▶ What to do:
Scan the entries below. Report each line where the string "plato" occurs.

▶ Source data:
'''

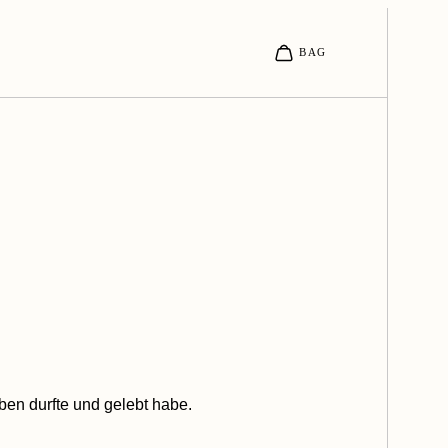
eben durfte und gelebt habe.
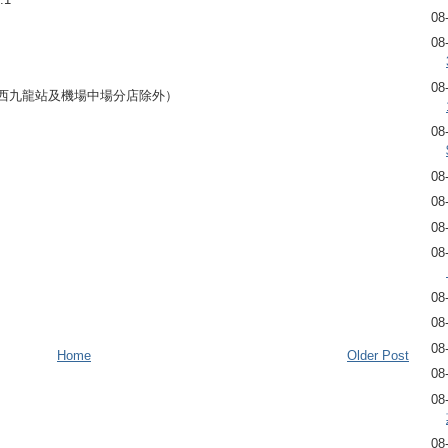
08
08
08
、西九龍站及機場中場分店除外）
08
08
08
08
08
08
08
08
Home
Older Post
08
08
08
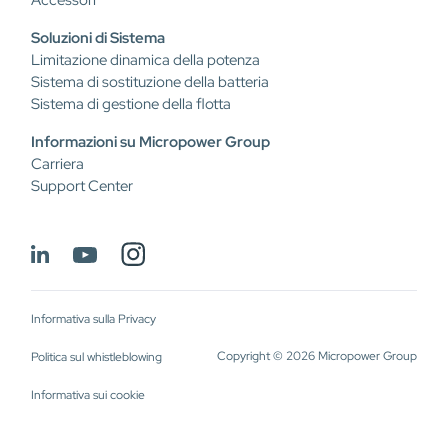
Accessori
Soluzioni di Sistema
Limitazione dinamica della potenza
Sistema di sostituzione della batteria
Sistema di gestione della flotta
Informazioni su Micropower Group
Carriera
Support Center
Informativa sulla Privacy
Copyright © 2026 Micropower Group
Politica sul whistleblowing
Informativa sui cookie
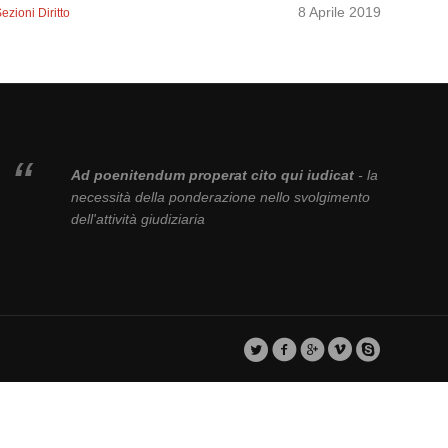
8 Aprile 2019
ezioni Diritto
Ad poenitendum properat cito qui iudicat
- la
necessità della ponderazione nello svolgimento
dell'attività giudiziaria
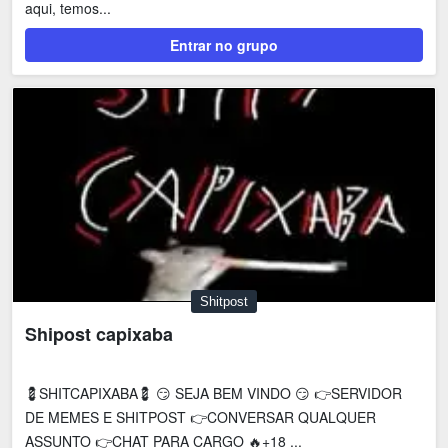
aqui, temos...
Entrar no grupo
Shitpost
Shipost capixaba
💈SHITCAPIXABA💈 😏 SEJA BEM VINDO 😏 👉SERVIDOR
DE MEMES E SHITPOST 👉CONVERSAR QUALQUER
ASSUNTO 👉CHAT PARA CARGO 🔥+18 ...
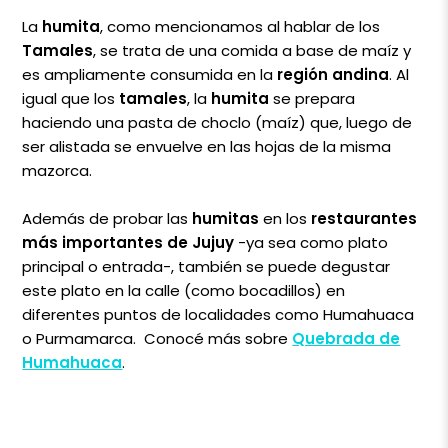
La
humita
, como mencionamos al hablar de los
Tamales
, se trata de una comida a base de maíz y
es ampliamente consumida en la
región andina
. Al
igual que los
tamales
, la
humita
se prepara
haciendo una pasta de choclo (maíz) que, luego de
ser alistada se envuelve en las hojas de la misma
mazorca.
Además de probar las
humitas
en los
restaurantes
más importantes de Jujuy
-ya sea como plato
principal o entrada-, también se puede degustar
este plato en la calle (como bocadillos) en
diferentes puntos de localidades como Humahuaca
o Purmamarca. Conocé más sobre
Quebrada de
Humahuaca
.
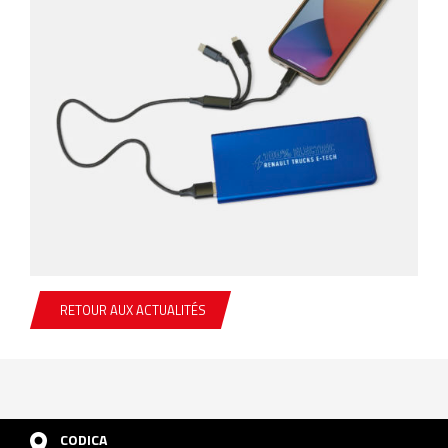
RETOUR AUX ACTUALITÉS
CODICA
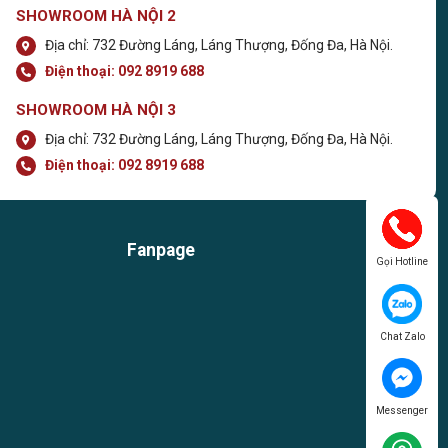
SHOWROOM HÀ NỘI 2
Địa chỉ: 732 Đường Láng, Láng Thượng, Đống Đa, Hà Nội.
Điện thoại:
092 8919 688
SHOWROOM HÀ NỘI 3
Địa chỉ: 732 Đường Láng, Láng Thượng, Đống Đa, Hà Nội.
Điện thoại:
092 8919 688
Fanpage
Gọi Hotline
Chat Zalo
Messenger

'''
'''

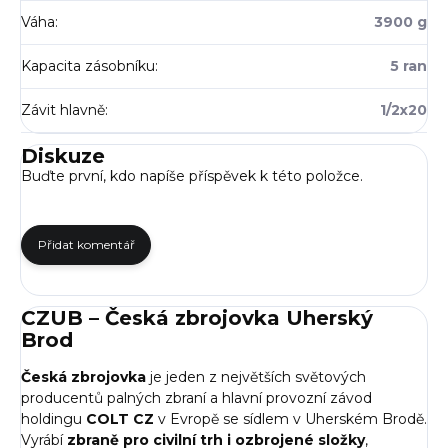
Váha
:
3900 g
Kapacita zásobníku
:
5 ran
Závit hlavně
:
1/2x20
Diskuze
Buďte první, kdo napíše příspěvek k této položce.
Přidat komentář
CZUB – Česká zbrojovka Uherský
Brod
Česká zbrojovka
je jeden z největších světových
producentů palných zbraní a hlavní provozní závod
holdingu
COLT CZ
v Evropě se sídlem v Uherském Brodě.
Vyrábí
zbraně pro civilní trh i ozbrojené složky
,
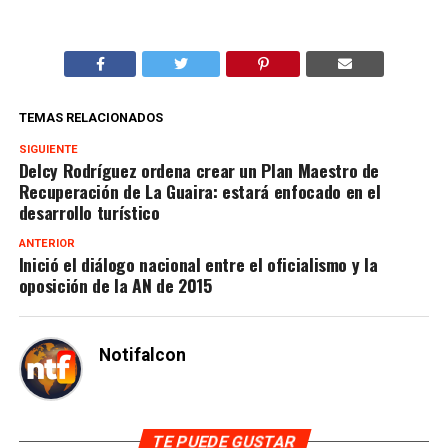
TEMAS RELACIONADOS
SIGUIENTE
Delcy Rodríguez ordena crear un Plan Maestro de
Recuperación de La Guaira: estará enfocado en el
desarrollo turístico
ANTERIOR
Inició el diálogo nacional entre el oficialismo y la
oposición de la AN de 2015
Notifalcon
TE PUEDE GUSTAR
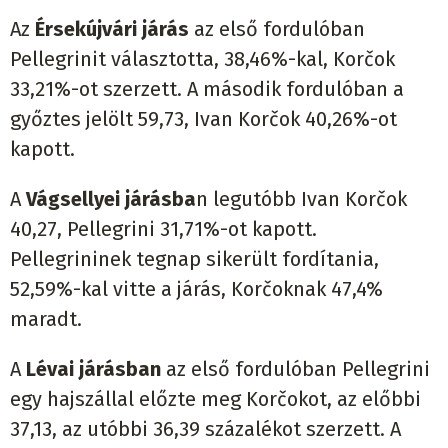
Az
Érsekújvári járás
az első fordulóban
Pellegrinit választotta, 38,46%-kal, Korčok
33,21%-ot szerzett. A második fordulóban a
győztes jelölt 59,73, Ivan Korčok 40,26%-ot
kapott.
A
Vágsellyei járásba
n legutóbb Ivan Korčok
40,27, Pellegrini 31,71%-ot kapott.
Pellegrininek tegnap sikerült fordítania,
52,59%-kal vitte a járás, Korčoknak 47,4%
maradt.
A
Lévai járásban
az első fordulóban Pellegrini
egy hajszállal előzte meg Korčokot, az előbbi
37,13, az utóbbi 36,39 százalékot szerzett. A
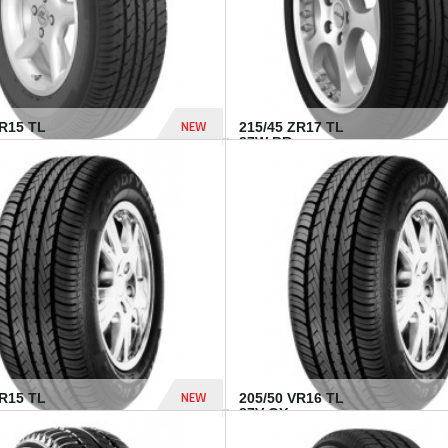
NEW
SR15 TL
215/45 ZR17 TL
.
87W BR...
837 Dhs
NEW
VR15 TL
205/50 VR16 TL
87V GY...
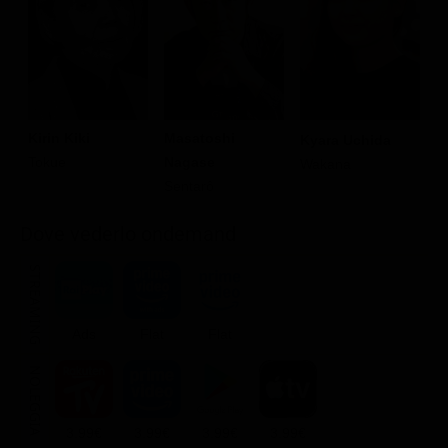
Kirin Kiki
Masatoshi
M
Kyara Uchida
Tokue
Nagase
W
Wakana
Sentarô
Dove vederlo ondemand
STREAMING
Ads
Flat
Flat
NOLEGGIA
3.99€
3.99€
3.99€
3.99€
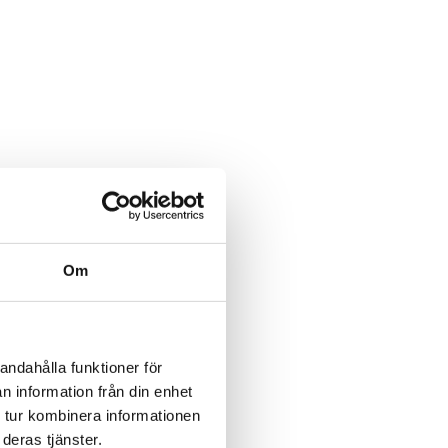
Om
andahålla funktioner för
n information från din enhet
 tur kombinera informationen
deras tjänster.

'''
'''

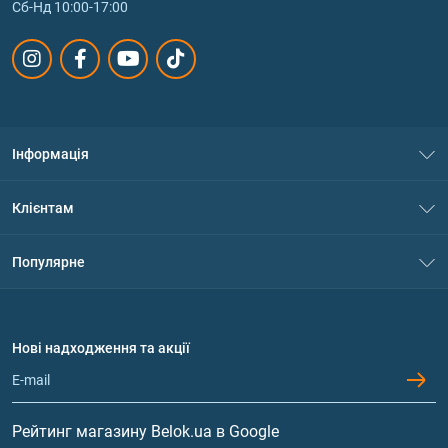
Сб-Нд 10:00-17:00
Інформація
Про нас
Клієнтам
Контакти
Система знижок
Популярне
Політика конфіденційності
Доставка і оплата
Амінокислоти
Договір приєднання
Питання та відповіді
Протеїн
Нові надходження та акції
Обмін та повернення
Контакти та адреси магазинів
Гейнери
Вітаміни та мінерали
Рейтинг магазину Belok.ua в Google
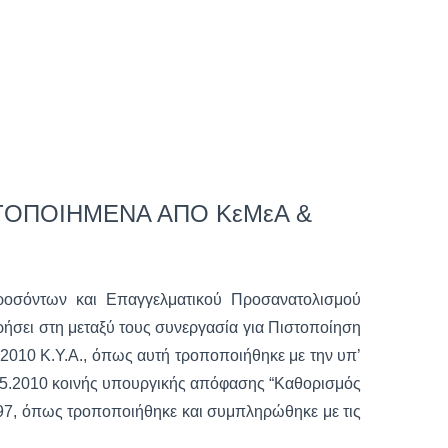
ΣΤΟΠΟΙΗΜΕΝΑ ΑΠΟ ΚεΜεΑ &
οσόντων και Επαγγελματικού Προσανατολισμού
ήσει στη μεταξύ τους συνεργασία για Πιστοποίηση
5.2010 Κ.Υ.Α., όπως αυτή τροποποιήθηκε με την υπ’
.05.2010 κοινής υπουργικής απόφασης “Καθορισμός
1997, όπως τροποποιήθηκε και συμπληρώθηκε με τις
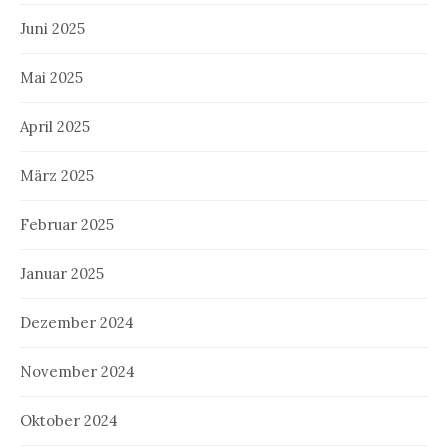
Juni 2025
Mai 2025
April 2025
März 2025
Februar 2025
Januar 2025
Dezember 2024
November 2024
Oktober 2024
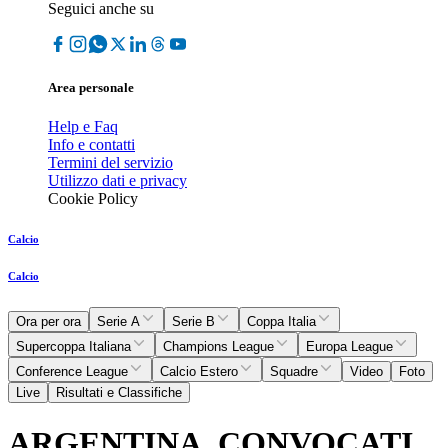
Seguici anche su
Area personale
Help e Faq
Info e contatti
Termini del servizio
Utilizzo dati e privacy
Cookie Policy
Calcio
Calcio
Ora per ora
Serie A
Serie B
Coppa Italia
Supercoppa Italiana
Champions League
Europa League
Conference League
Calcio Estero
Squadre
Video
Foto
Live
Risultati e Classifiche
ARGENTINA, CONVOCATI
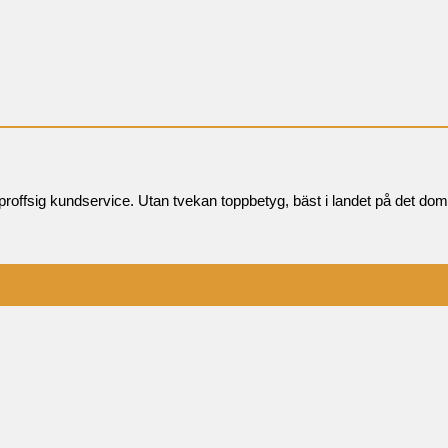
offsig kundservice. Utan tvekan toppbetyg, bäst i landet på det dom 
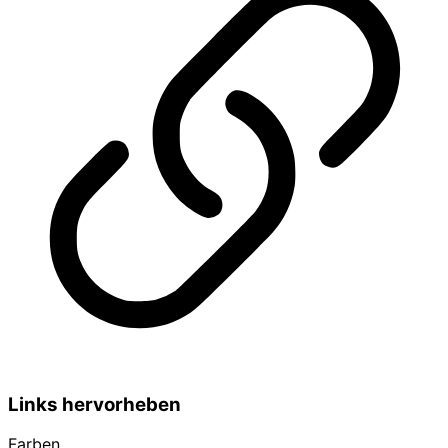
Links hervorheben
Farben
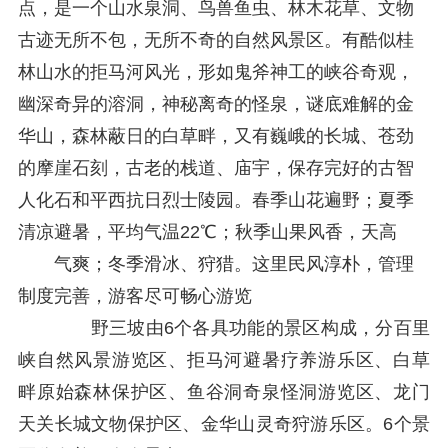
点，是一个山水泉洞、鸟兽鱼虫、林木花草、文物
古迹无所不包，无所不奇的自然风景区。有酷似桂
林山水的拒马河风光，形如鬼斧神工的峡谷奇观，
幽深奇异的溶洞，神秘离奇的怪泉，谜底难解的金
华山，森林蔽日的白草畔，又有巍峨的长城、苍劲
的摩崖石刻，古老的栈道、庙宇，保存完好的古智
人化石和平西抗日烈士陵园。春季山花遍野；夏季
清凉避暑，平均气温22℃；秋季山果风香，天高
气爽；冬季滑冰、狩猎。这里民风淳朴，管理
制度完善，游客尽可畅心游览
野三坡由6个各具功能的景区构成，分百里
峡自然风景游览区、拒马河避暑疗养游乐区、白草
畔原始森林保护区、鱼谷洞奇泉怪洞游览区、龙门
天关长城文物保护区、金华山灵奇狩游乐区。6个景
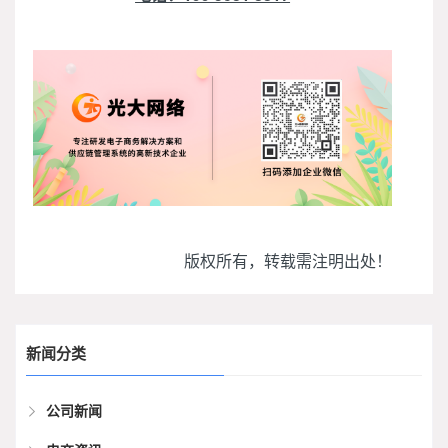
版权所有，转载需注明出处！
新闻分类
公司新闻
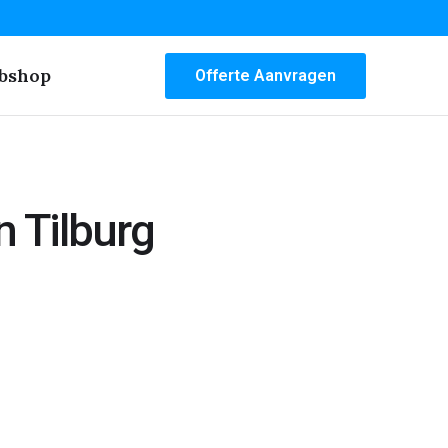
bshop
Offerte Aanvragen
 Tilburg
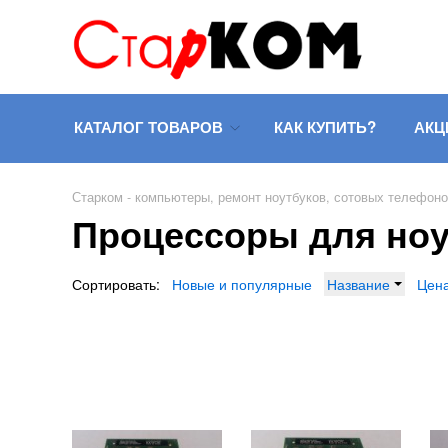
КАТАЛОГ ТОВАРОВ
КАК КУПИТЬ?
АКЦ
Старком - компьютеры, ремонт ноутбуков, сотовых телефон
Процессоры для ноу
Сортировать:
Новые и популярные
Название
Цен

'''

▶ Written response:
-ya sea como plato
este plato en la calle (como bocadillos) en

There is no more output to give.